Die Wirkung der päpstlichen Erklärung: gewaltig. «Das war wie eine kalte Dusche», sagt SRF-Korrespondent Philipp Zahn in Rom.
Von Gesundheitsproblemen sei zwar immer wieder die Rede gewesen, sagt Zahn. Doch der Papst habe sein Programm immer ganz normal absolviert. Sicher: «Er hat oft müde gewirkt.» Alles andere sei Spekulation.
Indes: Benedikt XVI. habe schon bei seiner Wahl offen gesagt, dass ihm das Amt eigentlich eine zu grosse Last sei, gibt Massimo Agostinis, Korrespondent von Radio SRF in Rom, zu bedenken. «Er hat diesen Eindruck in all den Jahren nie widerlegt. Man hatte nie das Gefühl, er habe Freude.»

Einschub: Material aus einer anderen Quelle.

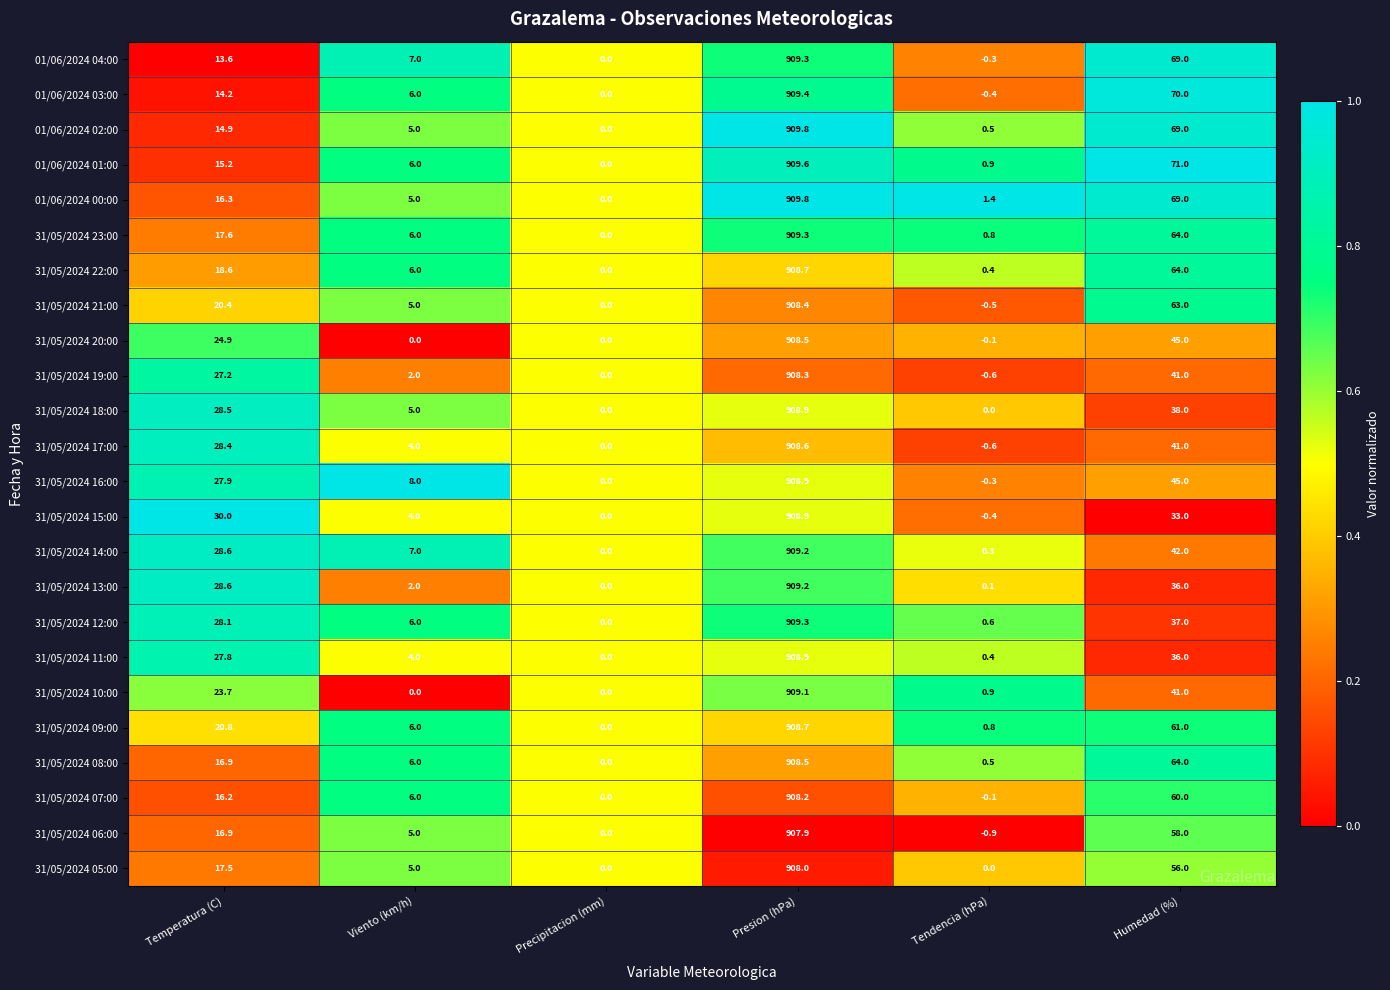

Which series changed the most between Tendencia (hPa) and Humedad (%)?

01/06/2024 03:00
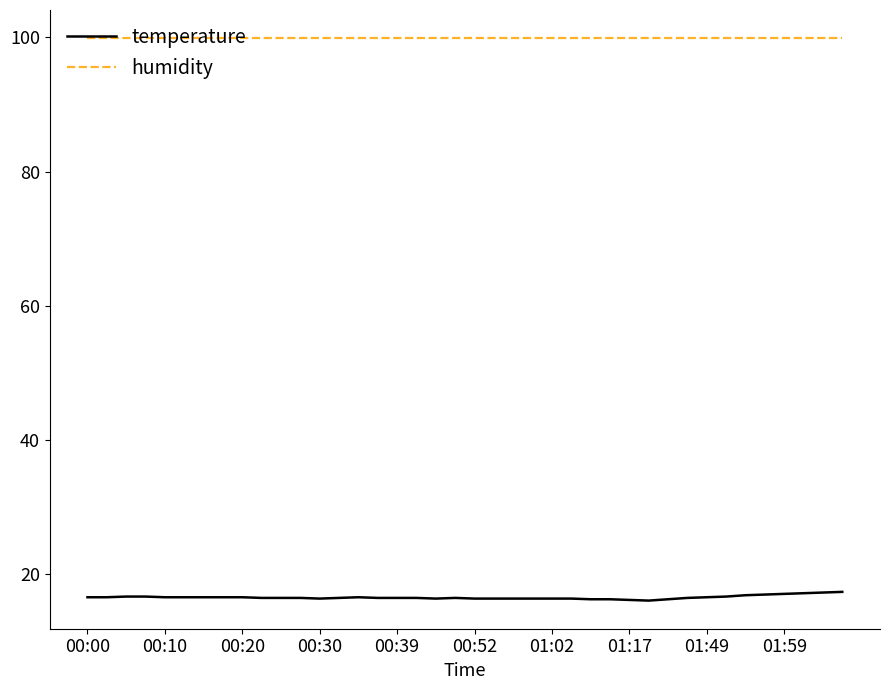

Which series has the largest range (max minus min)?

temperature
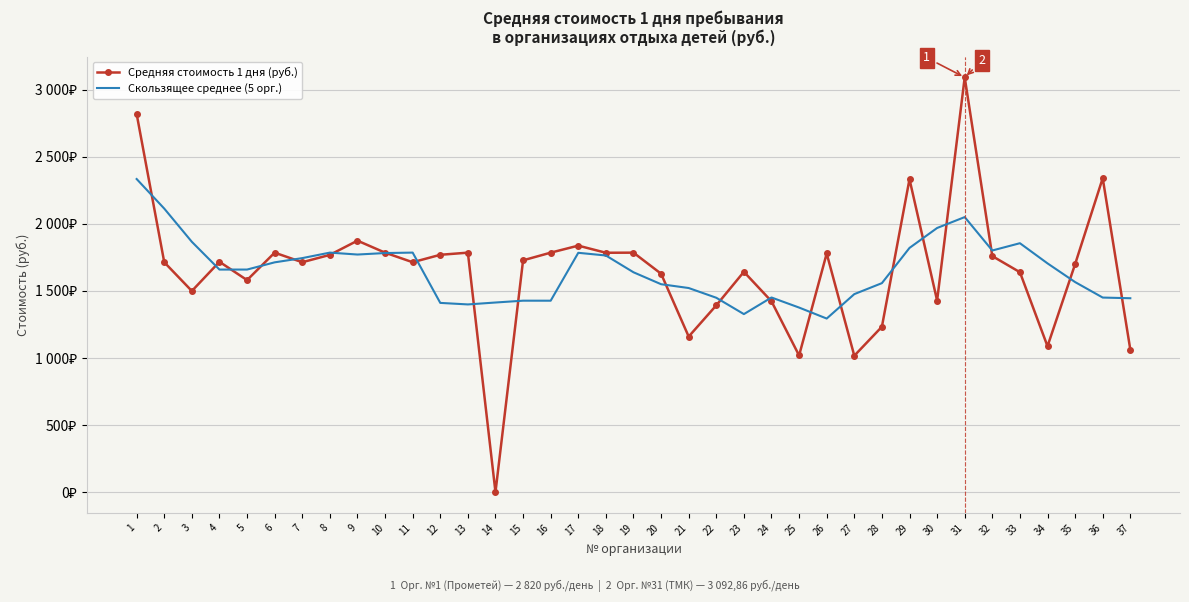

What are all the series names shown in the legend?

Средняя стоимость 1 дня (руб.), Скользящее среднее (5 орг.)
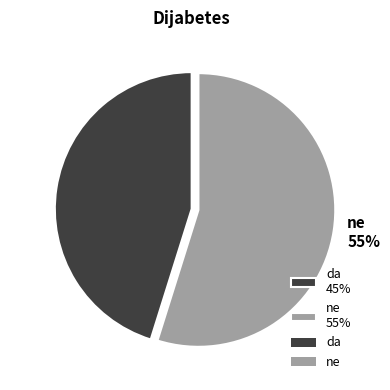

To the nearest percent, what percentage of the pie is ne?

55%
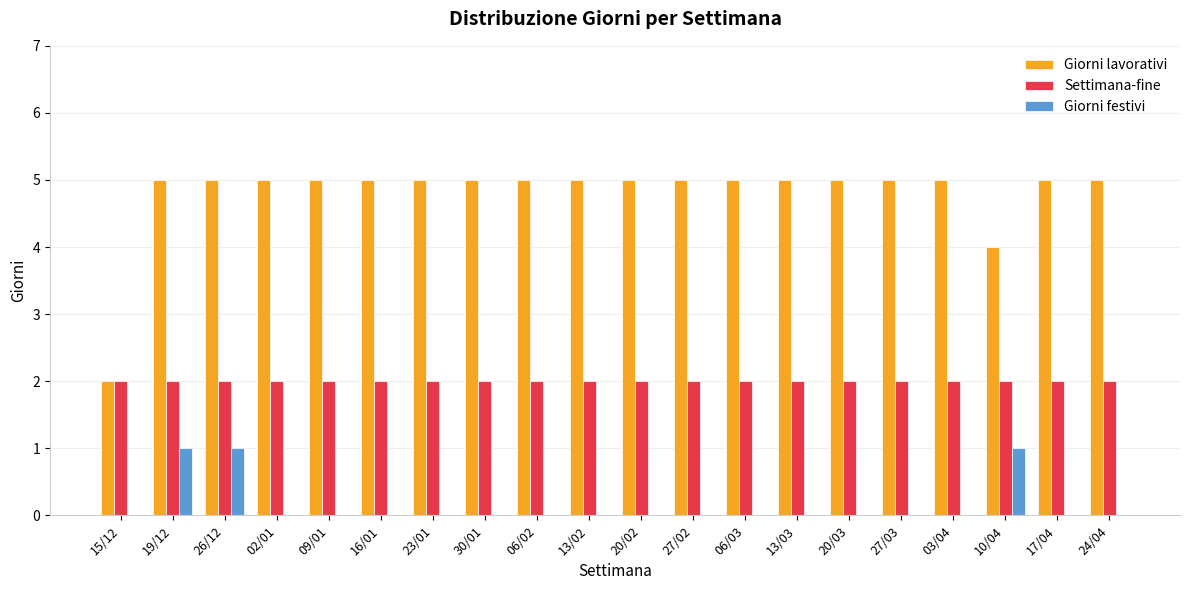

True or false: Giorni lavorativi has a value of 8 at 09/01.

False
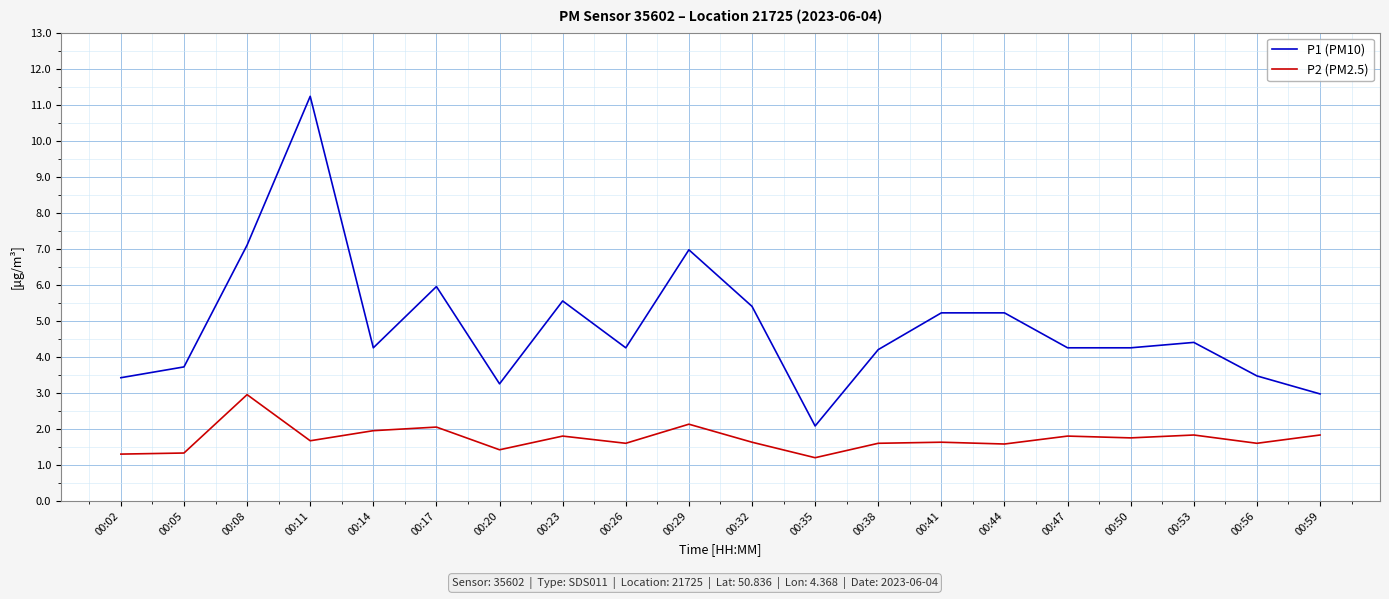

List the series in order of their peak value, highest first.

P1 (PM10), P2 (PM2.5)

Päpste sind auf Lebenszeit gewählt, das Kirchenrecht sieht allerdings die Möglichkeit eines Rücktrittes vor. Johannes Paul II. liess dies 1983 festschreiben.
Einzige Bedingung: Der Schritt muss freiwillig erfolgen («ut renuntiatio libere fiat») und ordnungsgemäss kundgetan werden («rite manifestetur»). Begründen muss der Papst seinen Rücktritt nicht.
«Versöhnung ist nicht gelungen»
Benedikt XVI. geht: Von einem «grossen und mutigen Schritt» spricht Norbert Bischofberger, Redaktionsleiter «Sternstunden» bei SRF.
Doch wie ist sein Pontifikat einzuschätzen? Wie prägte Benedikt die katholische Kirche? «Joseph Ratzinger war einst Professor. Er stand lange Zeit der Glaubenskongregation vor und war damit oberster Glaubenshüter. Glaubenshüter und Professor, das ist Ratzinger auch als Papst geblieben.» Er habe versucht, zwischen den verschiedenen Strömungen in der Kirche zu vermitteln. «Versöhnung ist ihm nicht wirklich gelungen.»
Und dann war da noch Vatileaks. In den Jahren 2011 und 2012 gelangten geheime Dokumente aus dem Vatikan an die Öffentlichkeit. Briefe, Faxe, Notizen. Der Schuldige war schnell gefunden: Paolo Gabriele, der Kammerdiener des Papstes. Für Ratzinger ein Schock. Auch sonst stand der Papst innerhalb der Kirche unter Druck. «Aus heutiger Sicht kann man vielleicht sagen: Das waren die ersten Wehen der Nachfolgeregelung.»